I went out for happy hour with the bros on Wednesday, and D. was staring past me at one point. "Are you watching the game or is there a hot girl back there?" I asked. "Watching the game. I have a sixth sense for spotting hot girls, though," he said. I don't. I don't even notice other people in the bar. When I hang out with my friends, I only really pay attention to them.
I had all this in mind on Friday night when I went out with two girl friends, R. and A. A guy at the end of our table looked over toward me when they were up getting beers, and I met his gaze. The feeling was so foreign to me. I honestly couldn't remember the last time I'd done that once at a bar, let alone 13 times with the same guy.

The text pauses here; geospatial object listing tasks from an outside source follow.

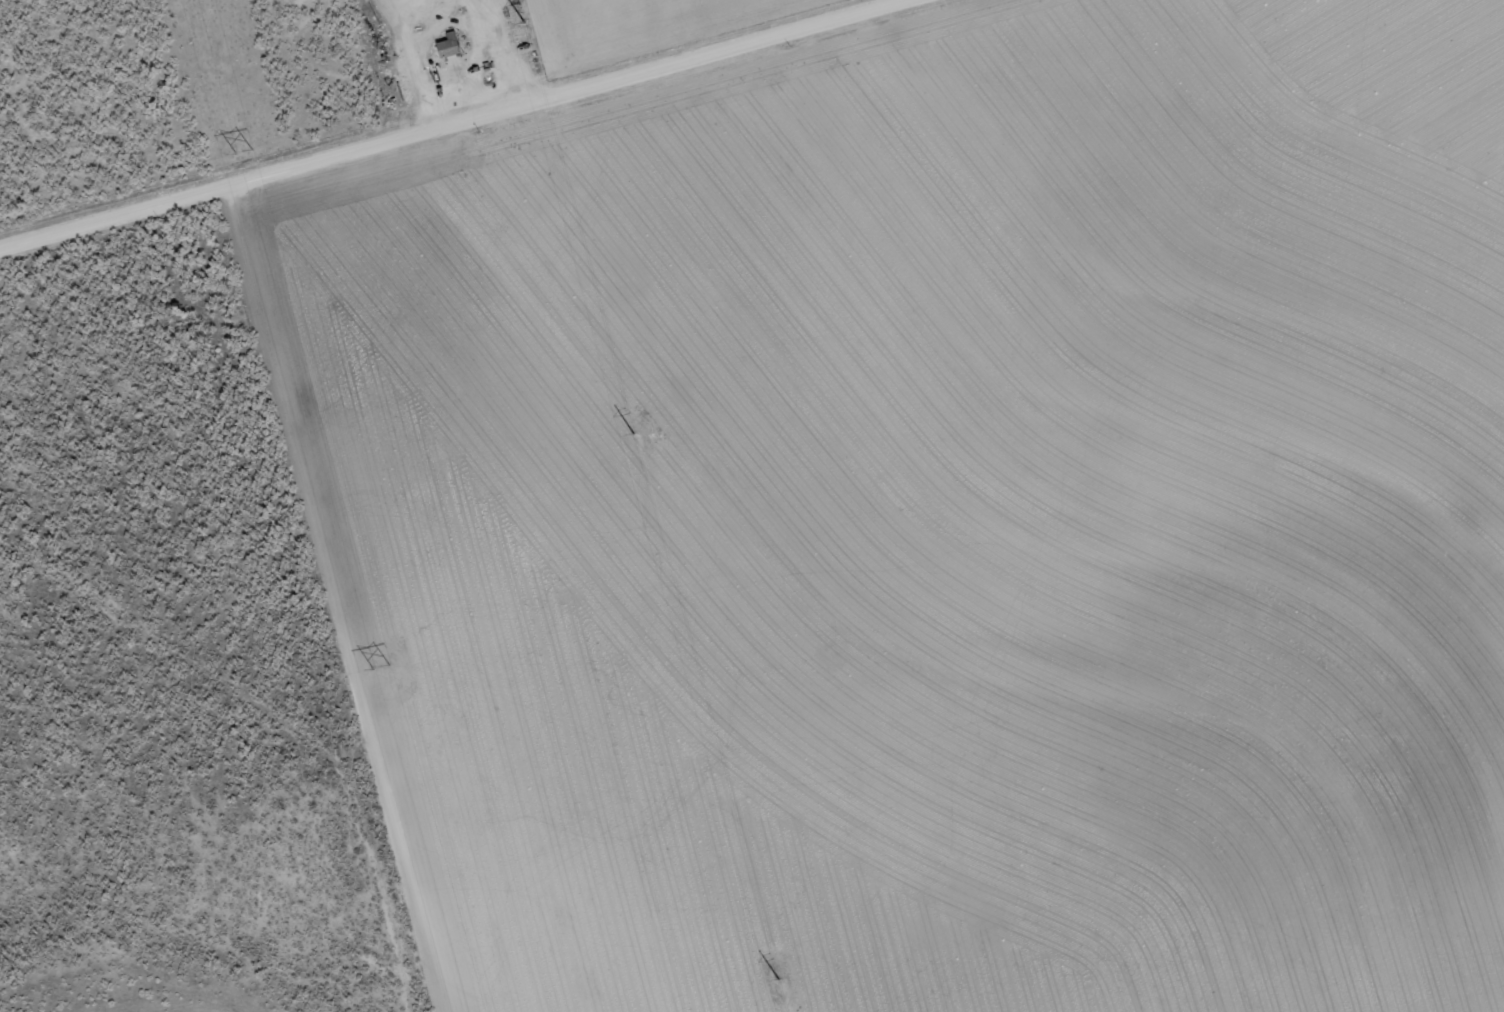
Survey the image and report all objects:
power tower: (525, 20)
building: (449, 44)
road: (444, 122)
power tower: (241, 148)
power tower: (634, 433)
power tower: (382, 664)
power tower: (778, 979)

So my next step is to do exactly what Maura did when she found out about the magic of the baker's dozen: test-drive that shit. When I go out, I'm going to practice making eye contact with interesting-looking guys. I think this strategy might also help when I'm out with the bros, too. I mean, after 13 looks to another guy, I'm clearly not dating any of the guys I'm with, right?
They only like me for my laugh
On Cinco de Mayo, I was chatting a bit with D., my newest bro. He made a joke, we all started laughing, and he said, "There it is!" "What, my laugh?" I asked.
"Yes! When I first met you, your laugh freaked me out," he said, "but then I really liked it."
"And then you wanted to make me laugh just so you could hear it?" I said.
He pointed right at me, shocked that I had read his mind. "Exactly!"
In that moment, I suddenly understood, at least partially, why I constantly misread signals. Guys try to make me laugh because I have a really loud laugh (as anyone who knows me or has heard the podcast knows). There's nothing more validating to your sense of humor than to have someone laugh uproariously at your joke. I do that for people.
In fact, at my friend Liz's wedding, our friend Dave came all the way over to my table at one point to make some joke. He looked disappointed when I only laughed a little. "I bet those guys that they could hear your laugh all the way over there," he said, a bit crestfallen. He wasn't disappointed that I wasn't laughing; he was disappointed because he had just lost $5.
When a guy repeatedly tries to make me laugh, I think he's interested in me. But no. It's purely for their ego. Or, alternately, to win a bet. I don't factor into the equation at all except that I happen to be the vehicle for my obnoxiously loud laugh.
I feel oddly better now that I'm aware of this, even though it means that I was misreading the one signal I thought I could actually read. Why did no one ever teach me this stuff?